Как он сегодня был тих. Вот что мы увидели, спрятавшись за темным символом. Мы увидели безостановочный ход обгоняющих друг друга харисян.
Утро было очень жаркое. На знойном раскаленном небе ни облачка. Крылья харисян отливали на солнце золотом. Одни бессмысленно кружили по огромной площади, другие стояли покачиваясь или куда-то стремительно бежали. Иногда они обменивались на бегу прикосновениями антенн, после чего гнев их (даже мы понимали, что это была гневающаяся толпа) угрожающе нарастал.
Толпа харисян на глазах увеличивалась, расширялась, покачивалась, некоторые взлетели и парили над площадью невысоко, но большинство уже утеряли способность летать,– словно куры,– и только раскачивались. Гул стоял, как на птичьем базаре, где скопились сотни тысяч птиц.

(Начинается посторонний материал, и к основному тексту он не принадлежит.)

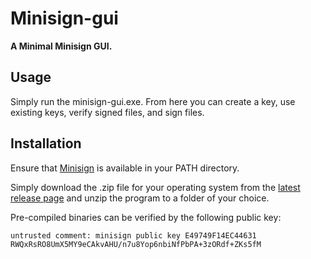 # Minisign-gui

**A Minimal Minisign GUI.**

## Usage

Simply run the minisign-gui.exe. From here you can create a key, use existing keys, verify signed files, and sign files.

## Installation

Ensure that [Minisign](https://github.com/jedisct1/minisign) is available in your PATH directory.

Simply download the .zip file for your operating system from the [latest release page]() and unzip the program to a folder of your choice.

Pre-compiled binaries can be verified by the following public key:

    untrusted comment: minisign public key E49749F14EC44631
    RWQxRsRO8UmX5MY9eCAkvAHU/n7u8Yop6nbiNfPbPA+3zORdf+ZKs5fM
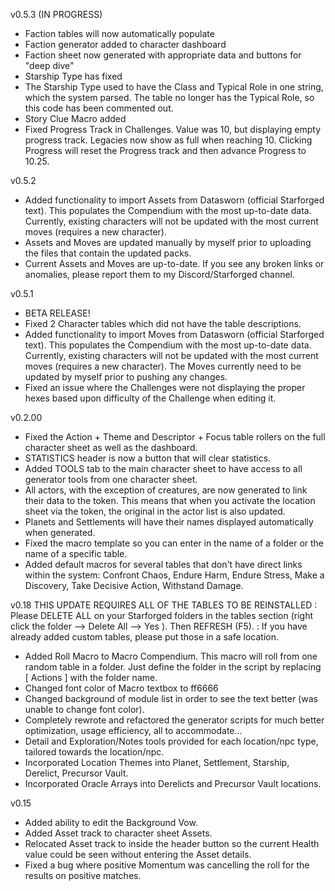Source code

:v0.5.3 (IN PROGRESS)
 - Faction tables will now automatically populate 
 - Faction generator added to character dashboard
 - Faction sheet now generated with appropriate data and buttons for "deep dive"
 - Starship Type has fixed
 - The Starship Type used to have the Class and Typical Role in one string, which the system parsed. The table no longer has the Typical Role, so this code has been commented out.
 - Story Clue Macro added
 - Fixed Progress Track in Challenges. Value was 10, but displaying empty progress track. Legacies now show as full when reaching 10. Clicking Progress will reset the Progress track and then advance Progress to 10.25.

v0.5.2
 - Added functionality to import Assets from Datasworn (official Starforged text). This populates the Compendium with the most up-to-date data. Currently, existing characters will not be updated with the most current moves (requires a new character).
 - Assets and Moves are updated manually by myself prior to uploading the files that contain the updated packs.
 - Current Assets and Moves are up-to-date. If you see any broken links or anomalies, please report them to my Discord/Starforged channel.

v0.5.1
 - BETA RELEASE!
 - Fixed 2 Character tables which did not have the table descriptions.
 - Added functionality to import Moves from Datasworn (official Starforged text). This populates the Compendium with the most up-to-date data. Currently, existing characters will not be updated with the most current moves (requires a new character). The Moves currently need to be updated by myself prior to pushing any changes.
 - Fixed an issue where the Challenges were not displaying the proper hexes based upon difficulty of the Challenge when editing it.
 

v0.2.00
- Fixed the Action + Theme and Descriptor + Focus table rollers on the full character sheet as well as the dashboard.
- STATISTICS header is now a button that will clear statistics.
- Added TOOLS tab to the main character sheet to have access to all generator tools from one character sheet.
- All actors, with the exception of creatures, are now generated to link their data to the token. This means that when you activate the location sheet via the token, the original in the actor list is also updated.
- Planets and Settlements will have their names displayed automatically when generated.
- Fixed the macro template so you can enter in the name of a folder or the name of a specific table.
- Added default macros for several tables that don't have direct links within the system: Confront Chaos, Endure Harm, Endure Stress, Make a Discovery, Take Decisive Action, Withstand Damage.

v0.18
THIS UPDATE REQUIRES ALL OF THE TABLES TO BE REINSTALLED
: Please DELETE ALL on your Starforged folders in the tables section (right click the folder --> Delete All --> Yes ). Then REFRESH (F5).
: If you have already added custom tables, please put those in a safe location.

- Added Roll Macro to Macro Compendium. This macro will roll from one random table in a folder. Just define the folder in the script by replacing [ Actions ] with the folder name.
- Changed font color of Macro textbox to ff6666
- Changed background of module list in order to see the text better (was unable to change font color).
- Completely rewrote and refactored the generator scripts for much better optimization, usage efficiency, all to accommodate...
- Detail and Exploration/Notes tools provided for each location/npc type, tailored towards the location/npc.
- Incorporated Location Themes into Planet, Settlement, Starship, Derelict, Precursor Vault.
- Incorporated Oracle Arrays into Derelicts and Precursor Vault locations.

v0.15
- Added ability to edit the Background Vow.
- Added Asset track to character sheet Assets.
- Relocated Asset track to inside the header button so the current Health value could be seen without entering the Asset details.
- Fixed a bug where positive Momentum was cancelling the roll for the results on positive matches.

Рената вскрикнула от ужаса. «Пошли»,– напомнил Семен Семенович. Мы продолжали спуск.
Солнце и ветер проникали в световые проемы, и на сквозняке – в зданиях харисян вечно дуют сквозняки – плясали в озарении солнца скопления пылинок.

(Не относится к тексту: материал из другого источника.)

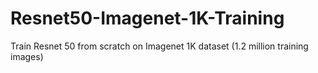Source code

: # Resnet50-Imagenet-1K-Training
Train Resnet 50 from scratch on Imagenet 1K dataset (1.2 million training images)
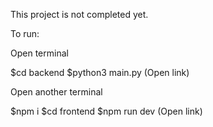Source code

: This project is not completed yet.

To run:

Open terminal

$cd backend
$python3 main.py
(Open link)

Open another terminal

$npm i
$cd frontend
$npm run dev
(Open link)
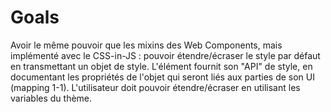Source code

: # Goals
Avoir le même pouvoir que les mixins des Web Components, mais implémenté avec le CSS-in-JS : pouvoir étendre/écraser le style par défaut en transmettant un objet de style. L'élément fournit son "API" de style, en documentant les propriétés de l'objet qui seront liés aux parties de son UI (mapping 1-1). L'utilisateur doit pouvoir étendre/écraser en utilisant les variables du thème.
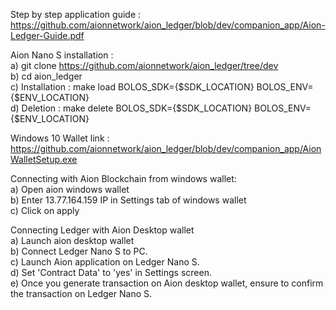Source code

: Step by step application guide : https://github.com/aionnetwork/aion_ledger/blob/dev/companion_app/Aion-Ledger-Guide.pdf <br />

Aion Nano S installation : <br />
a) git clone https://github.com/aionnetwork/aion_ledger/tree/dev <br />
b) cd aion_ledger <br />
c) Installation : make load BOLOS_SDK={$SDK_LOCATION} BOLOS_ENV={$ENV_LOCATION} <br />
d) Deletion : make delete BOLOS_SDK={$SDK_LOCATION} BOLOS_ENV={$ENV_LOCATION} <br />

Windows 10 Wallet link : https://github.com/aionnetwork/aion_ledger/blob/dev/companion_app/AionWalletSetup.exe <br />

Connecting with Aion Blockchain from windows wallet: <br />
a) Open aion windows wallet <br />
b) Enter 13.77.164.159 IP in Settings tab of windows wallet <br />
c) Click on apply <br />

Connecting Ledger with Aion Desktop wallet <br />
a) Launch aion desktop wallet <br />
b) Connect Ledger Nano S to PC. <br />
c) Launch Aion application on Ledger Nano S. <br />
d) Set 'Contract Data' to 'yes' in Settings screen. <br />
e) Once you generate transaction on Aion desktop wallet, ensure to confirm the transaction on Ledger Nano S. <br />
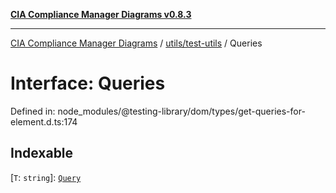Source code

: [**CIA Compliance Manager Diagrams v0.8.3**](../../../README.md)

***

[CIA Compliance Manager Diagrams](../../../modules.md) / [utils/test-utils](../README.md) / Queries

# Interface: Queries

Defined in: node\_modules/@testing-library/dom/types/get-queries-for-element.d.ts:174

## Indexable

\[`T`: `string`\]: [`Query`](../type-aliases/Query.md)
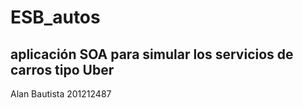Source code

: # ESB_autos
## aplicación SOA para simular los servicios de carros tipo Uber


Alan Bautista
201212487
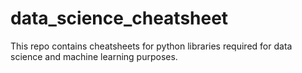 # data_science_cheatsheet
 This repo contains cheatsheets for python libraries required for data science and machine learning purposes.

Хранитель был невозмутим, как и вчера, как будто там, на площади, ничего не происходило. Он приготовил для нас новые упакованные тюки. На этот раз это были записи структур людей, вынести их сегодня было значительно трудней...
Растерянный Семен Семенович предложил подождать. На что он надеялся?
Мы перетащили тюки в планетолет, укрытый на крыше среди паутины спиралей, нитей, причудливых символов. Все было готово к отлету, но, видимо, заговорщики боялись привлечь внимание. Мы опять спустились вниз, в сумрачный и пустынный зал, где находились Всеобщая Мать, Победивший Смерть и Покоривший Пространство.
Они сидели молча – сложенные крылья ни дать ни взять сероватые фраки,– поблекло их золото, руки бессильно опущены, а янтарные глаза потемнели и встревожены. Умные печальные глаза. Серебристые антенны в верхней части головы чуть покачивались и дрожали. Харисяне сидели неподвижно, прислушиваясь к усиливающемуся гулу на площади. Сквозь скользящую лавину шума проступали одни и те же созвучья, как будто харисяне скандировали одни и те же слова.
Я вопросительно взглянул на Семена Семеновича. Он пояснил вполголоса:
– Род требует Всеобщую Мать. Сейчас она выйдет к ним... Победивший Смерть пойдет с ней.
У меня сжалось сердце. Присели перед тем, как выйти навстречу смертельной опасности,– совсем как люди.
Вышедшие из одинаковых сотов, где сумрак, сон, пустота ждут их. Чтобы спросить отчета или расправиться? Кто они – господа или рабы? Или на Земле нет им аналогии?
Всеобщая Мать поднялась, чтоб проститься. Она поочередно обняла Покорившего Пространство, Хранителя, Победившего Смерть. Нежно дотронулась антеннами до их антенн. Обняла Семена Семеновича. Потом ласково, по-матерински, дотронулась до каждого из нас. Напомнила, что мы обещали помочь гибнувшей цивилизации. Так же простился со всеми Победивший Смерть.
Затем Всеобщая Мать обратилась к Хранителю, и он неохотно передал ей что-то: небольшую коробку в виде красноватого плода.
Всеобщая Мать открыла коробку и заглянула внутрь, затем медленно закрыла ее.
Почему-то я понял, что там находилось, и по спине у меня пробежал мороз.
Мои товарищи тоже поняли – настолько мы прониклись ощущением и болью харисян. Так оно и оказалось: в коробке была запись ее структуры.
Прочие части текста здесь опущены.